--- SOURCE MATERIAL ---
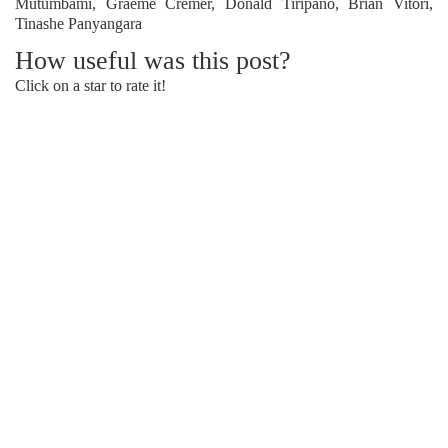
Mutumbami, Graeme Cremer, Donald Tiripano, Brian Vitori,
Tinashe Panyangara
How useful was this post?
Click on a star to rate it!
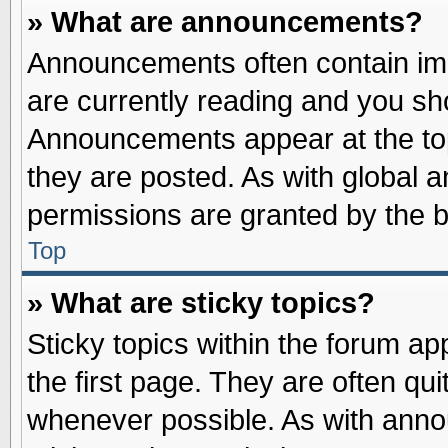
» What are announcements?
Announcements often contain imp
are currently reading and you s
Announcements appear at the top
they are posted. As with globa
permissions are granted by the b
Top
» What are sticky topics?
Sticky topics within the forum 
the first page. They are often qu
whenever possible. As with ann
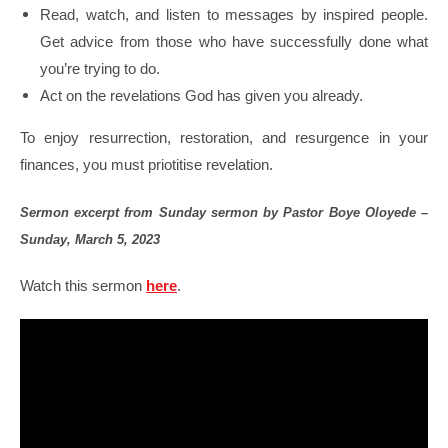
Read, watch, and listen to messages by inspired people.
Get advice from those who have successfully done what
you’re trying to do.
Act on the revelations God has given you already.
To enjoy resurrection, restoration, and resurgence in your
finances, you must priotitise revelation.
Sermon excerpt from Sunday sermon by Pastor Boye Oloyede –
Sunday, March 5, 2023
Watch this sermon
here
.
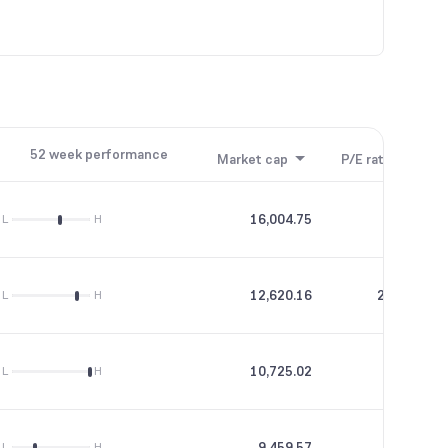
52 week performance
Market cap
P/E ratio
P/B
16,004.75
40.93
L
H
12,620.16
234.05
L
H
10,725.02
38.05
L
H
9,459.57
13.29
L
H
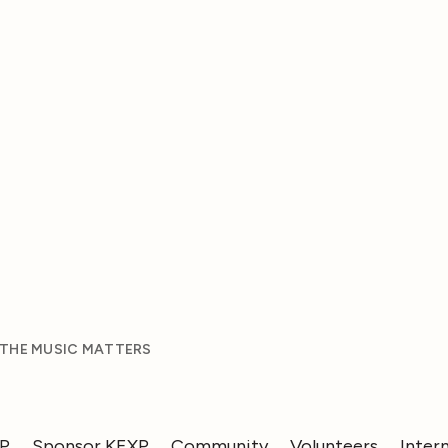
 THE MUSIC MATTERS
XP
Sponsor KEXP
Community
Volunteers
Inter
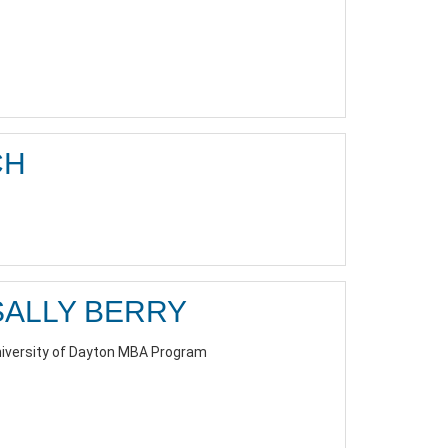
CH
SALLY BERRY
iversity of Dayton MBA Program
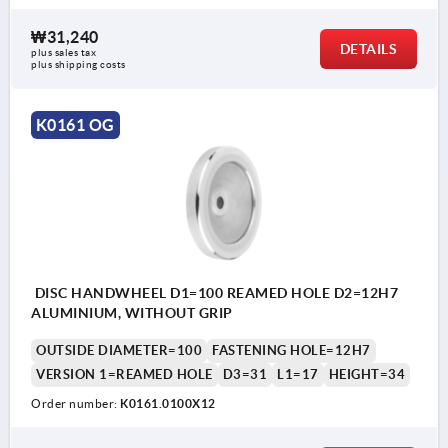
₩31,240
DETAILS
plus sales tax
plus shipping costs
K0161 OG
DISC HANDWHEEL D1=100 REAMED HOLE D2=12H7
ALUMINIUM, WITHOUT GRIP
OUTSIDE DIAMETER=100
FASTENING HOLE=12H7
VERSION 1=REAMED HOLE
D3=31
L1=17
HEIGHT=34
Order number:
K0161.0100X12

--- WORK TO COMPLETE ---
Pictures are to be left out; otherwise, retype exactly the lines from the first line of the data through the line containing "whenever possible. As with ann".

--- TASK RESULT ---
Mutumbami, Graeme Cremer, Donald Tiripano, Brian Vitori,
Tinashe Panyangara
How useful was this post?
Click on a star to rate it!
» What are announcements?
Announcements often contain imp
are currently reading and you s
Announcements appear at the top
they are posted. As with globa
permissions are granted by the b
Top
» What are sticky topics?
Sticky topics within the forum 
the first page. They are often qu
whenever possible. As with ann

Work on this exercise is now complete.